▸ **DATA SUPPLIED**:
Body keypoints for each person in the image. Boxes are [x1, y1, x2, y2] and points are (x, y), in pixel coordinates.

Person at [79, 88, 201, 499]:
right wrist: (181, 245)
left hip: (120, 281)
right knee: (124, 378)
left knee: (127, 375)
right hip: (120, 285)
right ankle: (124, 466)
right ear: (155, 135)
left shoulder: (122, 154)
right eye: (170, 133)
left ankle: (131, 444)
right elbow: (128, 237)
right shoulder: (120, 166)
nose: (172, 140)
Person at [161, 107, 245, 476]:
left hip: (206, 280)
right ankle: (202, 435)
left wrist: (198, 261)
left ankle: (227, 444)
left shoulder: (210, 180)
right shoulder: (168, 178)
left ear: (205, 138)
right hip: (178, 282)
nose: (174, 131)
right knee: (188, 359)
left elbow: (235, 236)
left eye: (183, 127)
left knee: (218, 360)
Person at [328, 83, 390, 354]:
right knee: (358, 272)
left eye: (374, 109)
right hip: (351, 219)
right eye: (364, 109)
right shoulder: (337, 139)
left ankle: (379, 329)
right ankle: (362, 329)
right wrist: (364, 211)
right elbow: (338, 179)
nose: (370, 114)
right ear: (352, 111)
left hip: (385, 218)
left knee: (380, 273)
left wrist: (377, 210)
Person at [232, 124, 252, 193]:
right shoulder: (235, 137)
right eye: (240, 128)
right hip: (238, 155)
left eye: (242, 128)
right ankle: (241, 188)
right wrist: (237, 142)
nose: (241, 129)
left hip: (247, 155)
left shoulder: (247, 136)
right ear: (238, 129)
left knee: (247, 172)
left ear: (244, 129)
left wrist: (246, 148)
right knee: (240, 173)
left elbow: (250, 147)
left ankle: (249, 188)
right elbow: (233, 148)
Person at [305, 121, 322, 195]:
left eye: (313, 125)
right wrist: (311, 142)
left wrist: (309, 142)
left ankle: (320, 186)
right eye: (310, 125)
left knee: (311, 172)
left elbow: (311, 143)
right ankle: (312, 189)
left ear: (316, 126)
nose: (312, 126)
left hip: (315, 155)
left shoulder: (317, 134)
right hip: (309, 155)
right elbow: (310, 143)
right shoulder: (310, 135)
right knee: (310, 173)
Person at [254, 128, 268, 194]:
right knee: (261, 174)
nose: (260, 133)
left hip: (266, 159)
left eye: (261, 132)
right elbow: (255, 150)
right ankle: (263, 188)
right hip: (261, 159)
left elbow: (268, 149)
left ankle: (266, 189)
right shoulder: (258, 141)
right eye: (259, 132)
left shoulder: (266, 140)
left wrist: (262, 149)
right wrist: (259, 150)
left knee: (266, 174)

▸ **EXERCISE DIRECTIONS**: The answer must consist of every line from the data that holds the string "shoulder".

▸ **EXERCISE OUTPUT**:
left shoulder: (122, 154)
right shoulder: (120, 166)
left shoulder: (210, 180)
right shoulder: (168, 178)
right shoulder: (337, 139)
right shoulder: (235, 137)
left shoulder: (247, 136)
left shoulder: (317, 134)
right shoulder: (310, 135)
right shoulder: (258, 141)
left shoulder: (266, 140)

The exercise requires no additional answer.